ProcessNode versus ForAll

There are two ways to iterate over child elements:

  • <ProcessNode> dispatches each child to its matching <Record> – different elements can be handled by different records.
  • <ForAll> runs the same commands for every matched element, right where it is written – ideal for tables and lists.

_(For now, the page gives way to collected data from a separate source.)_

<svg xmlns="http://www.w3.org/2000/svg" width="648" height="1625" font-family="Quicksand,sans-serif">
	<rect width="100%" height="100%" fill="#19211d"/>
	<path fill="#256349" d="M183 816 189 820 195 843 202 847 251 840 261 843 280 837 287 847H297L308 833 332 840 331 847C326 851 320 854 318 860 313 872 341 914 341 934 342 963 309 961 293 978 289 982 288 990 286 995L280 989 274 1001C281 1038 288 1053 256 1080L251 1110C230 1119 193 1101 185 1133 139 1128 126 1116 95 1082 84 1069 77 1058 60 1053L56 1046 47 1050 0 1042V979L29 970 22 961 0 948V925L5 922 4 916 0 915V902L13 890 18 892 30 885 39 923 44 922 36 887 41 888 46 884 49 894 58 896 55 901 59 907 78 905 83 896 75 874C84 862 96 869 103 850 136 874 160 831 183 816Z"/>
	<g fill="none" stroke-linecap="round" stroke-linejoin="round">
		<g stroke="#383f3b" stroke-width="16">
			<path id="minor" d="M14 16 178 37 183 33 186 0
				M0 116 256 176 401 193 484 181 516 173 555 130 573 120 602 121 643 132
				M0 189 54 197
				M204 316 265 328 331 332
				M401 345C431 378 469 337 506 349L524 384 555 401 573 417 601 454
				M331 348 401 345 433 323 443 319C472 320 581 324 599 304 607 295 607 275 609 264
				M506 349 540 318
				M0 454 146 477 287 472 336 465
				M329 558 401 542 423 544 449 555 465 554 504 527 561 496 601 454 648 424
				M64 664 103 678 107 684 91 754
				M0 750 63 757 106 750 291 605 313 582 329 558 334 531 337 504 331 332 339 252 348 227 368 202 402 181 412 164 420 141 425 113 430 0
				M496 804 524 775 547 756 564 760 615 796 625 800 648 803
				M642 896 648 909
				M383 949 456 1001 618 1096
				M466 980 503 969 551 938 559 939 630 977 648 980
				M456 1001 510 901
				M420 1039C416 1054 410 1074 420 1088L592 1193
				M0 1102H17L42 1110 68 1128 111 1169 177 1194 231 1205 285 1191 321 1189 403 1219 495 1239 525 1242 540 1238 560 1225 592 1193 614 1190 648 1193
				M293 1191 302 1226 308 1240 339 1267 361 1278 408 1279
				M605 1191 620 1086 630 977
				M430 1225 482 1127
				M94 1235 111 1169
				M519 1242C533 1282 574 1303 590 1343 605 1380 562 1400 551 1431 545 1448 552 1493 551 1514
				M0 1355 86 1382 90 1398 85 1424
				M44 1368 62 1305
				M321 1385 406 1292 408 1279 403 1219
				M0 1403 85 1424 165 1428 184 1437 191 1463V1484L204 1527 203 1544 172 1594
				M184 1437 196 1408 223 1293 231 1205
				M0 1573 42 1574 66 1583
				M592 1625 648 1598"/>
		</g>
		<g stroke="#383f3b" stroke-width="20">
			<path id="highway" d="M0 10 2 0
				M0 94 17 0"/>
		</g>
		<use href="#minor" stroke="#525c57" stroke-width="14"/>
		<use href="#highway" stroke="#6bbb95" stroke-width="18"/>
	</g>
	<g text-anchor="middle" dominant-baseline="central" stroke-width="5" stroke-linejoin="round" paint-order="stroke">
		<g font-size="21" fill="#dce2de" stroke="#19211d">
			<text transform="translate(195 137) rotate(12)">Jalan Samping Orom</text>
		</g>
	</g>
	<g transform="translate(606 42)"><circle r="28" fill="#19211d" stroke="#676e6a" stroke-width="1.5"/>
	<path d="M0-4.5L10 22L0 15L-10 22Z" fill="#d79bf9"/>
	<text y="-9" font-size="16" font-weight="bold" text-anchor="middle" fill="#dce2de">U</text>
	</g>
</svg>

See Control flow.
<!-- ProcessNode: heterogeneous data, one record per element type -->
<Record match="catalog">
  <ProcessNode select="*"/>
</Record>

<!-- ForAll: homogeneous rows, inline -->
<Record match="catalog">
  <PlaceObject>
    <Table stretch="max">
      <ForAll select="article">
        <Tr>
          <Td><Paragraph><Value select="@name"/></Paragraph></Td>
          <Td><Paragraph><Value select="@price"/></Paragraph></Td>
        </Tr>
      </ForAll>
    </Table>
  </PlaceObject>
</Record>

Matching with predicates

The match attribute supports XPath predicates, so you can route the same element to different records based on its attributes or content:

<Record match="item[@type='invoice']"></Record>
<Record match="item[@type='credit']"></Record>
<Record match="item"></Record>   <!-- fallback for any other item -->

Priority

When more than one record could match an element, XTS picks the winner by these rules:

  1. A record with a predicate beats a record without one (more specific wins).
  2. Among records of equal specificity, the last one defined wins.

So in the example above, an <item type="invoice"> is handled by the first record; an <item type="other"> falls through to the plain item record.

Modes

A record can declare a mode, and <ProcessNode> can request one, so the same element can be processed differently in different phases (for instance, once to build a table of contents and once to render the body):

<Record match="chapter" mode="toc"></Record>
<Record match="chapter"></Record>   <!-- default mode -->

<ProcessNode select="chapter" mode="toc"/>
<ProcessNode select="chapter"/>

Only records whose mode matches the <ProcessNode> request are considered.